→ **Activity**: State how many lines of the material below contain the string "Verification", matching case exactly, and give only that number.

START Records supplied

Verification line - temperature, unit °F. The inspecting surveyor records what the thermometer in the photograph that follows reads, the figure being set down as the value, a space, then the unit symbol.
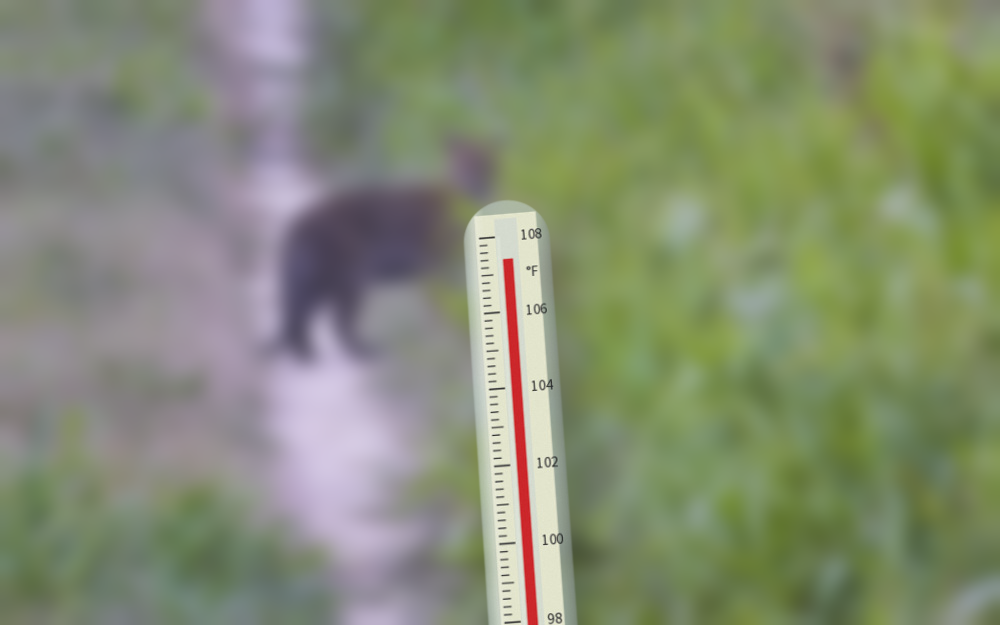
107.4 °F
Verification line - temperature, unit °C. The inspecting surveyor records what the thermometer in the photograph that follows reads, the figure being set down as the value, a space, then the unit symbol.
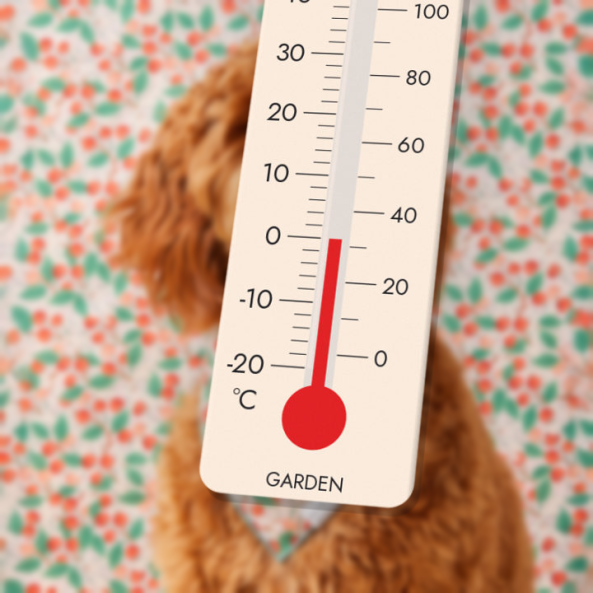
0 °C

END Records supplied
START Records supplied

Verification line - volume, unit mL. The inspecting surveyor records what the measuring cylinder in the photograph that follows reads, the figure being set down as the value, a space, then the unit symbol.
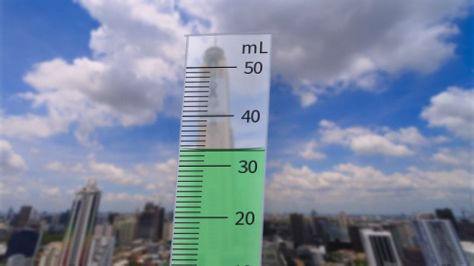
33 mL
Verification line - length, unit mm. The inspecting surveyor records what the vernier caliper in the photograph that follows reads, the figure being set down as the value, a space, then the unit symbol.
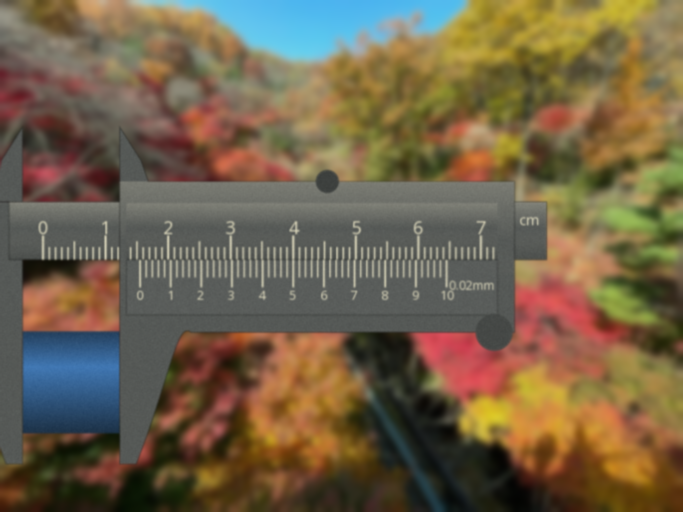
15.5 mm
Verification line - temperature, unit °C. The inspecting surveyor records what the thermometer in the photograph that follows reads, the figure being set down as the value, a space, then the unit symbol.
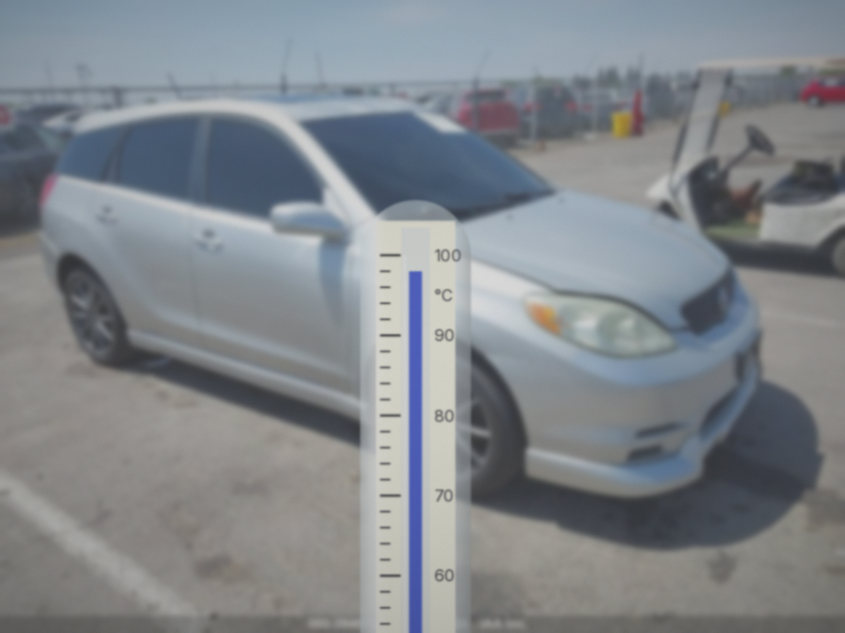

END Records supplied

→ **Output of the exercise**: 5